FDA approves first gene therapy for Duchenne muscular dystrophy
The U.S. Food and Drug Administration (FDA) has granted accelerated approval for Sarepta's first gene therapy for Duchenne muscular dystrophy. The drug will cost $3.2 million.A U.S. regulator has granted accelerated approval for Sarepta Therapeutics' first-of-its-kind gene therapy Elevidys to treat Duchenne muscular dystrophy (DMD), Reuters reported.
Elevidys delivers a functional copy of the dystrophin gene to the patient's muscle tissues. In DMD, mutations in this gene show characteristic muscle weakness and developmental delay. The disease mainly affects boys and is usually fatal.
Elevidus received accelerated FDA approval for outpatients ages 4 to 5 with a confirmed mutation in the dystrophin gene.

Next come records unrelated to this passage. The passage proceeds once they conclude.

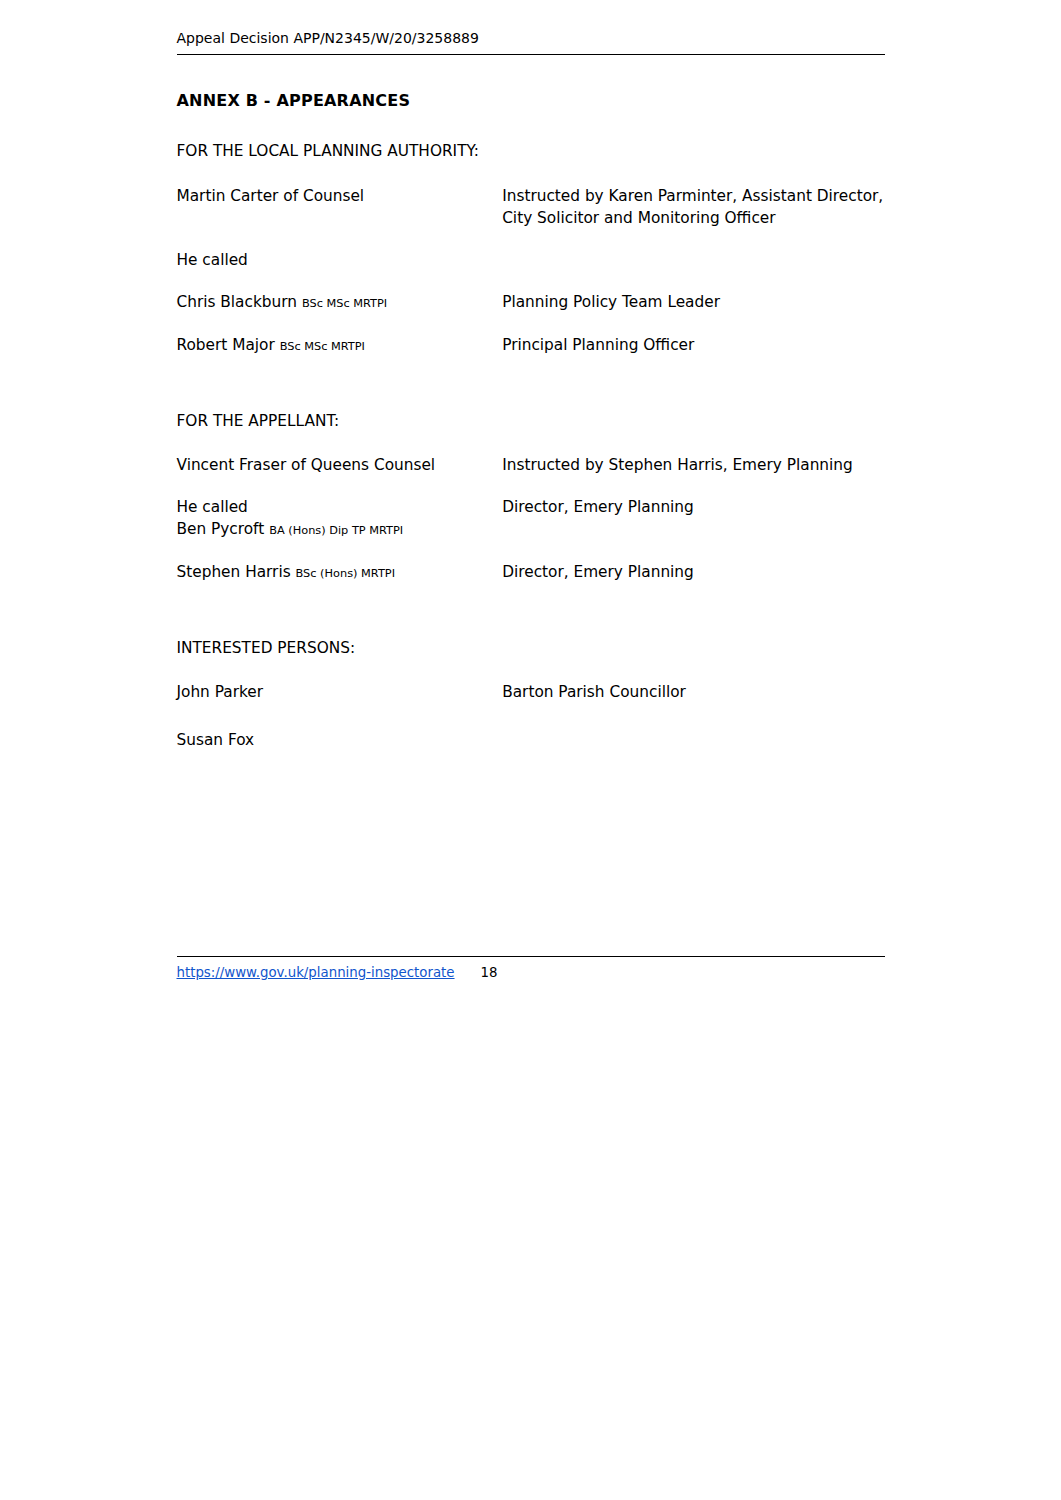Appeal Decision APP/N2345/W/20/3258889
ANNEX B - APPEARANCES
FOR THE LOCAL PLANNING AUTHORITY:
| Martin Carter of Counsel | Instructed by Karen Parminter, Assistant Director, City Solicitor and Monitoring Officer |
| He called | |
| Chris Blackburn BSc MSc MRTPI | Planning Policy Team Leader |
| Robert Major BSc MSc MRTPI | Principal Planning Officer |
FOR THE APPELLANT:
| Vincent Fraser of Queens Counsel | Instructed by Stephen Harris, Emery Planning |
| He called Ben Pycroft BA (Hons) Dip TP MRTPI | Director, Emery Planning |
| Stephen Harris BSc (Hons) MRTPI | Director, Emery Planning |
INTERESTED PERSONS:
| John Parker | Barton Parish Councillor |
| Susan Fox | |
https://www.gov.uk/planning-inspectorate 18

Sarepta sought approval of the drug for all DMD patients who can walk.
The drug is in the final stages of a clinical trial to confirm efficacy. The first data are expected by December. Experts and analysts say the approval of Elevidus could open the door to more effective gene therapies against the disease. For example, Pfizer is developing its own version of gene therapy against DMD.
The therapy will cost $3.2 million wholesale, Sarepta CEO Douglas Ingram said. Currently, the most expensive drug in the world is a gene therapy against hemophilia from the Australian drugmaker CSL at $3.5 million.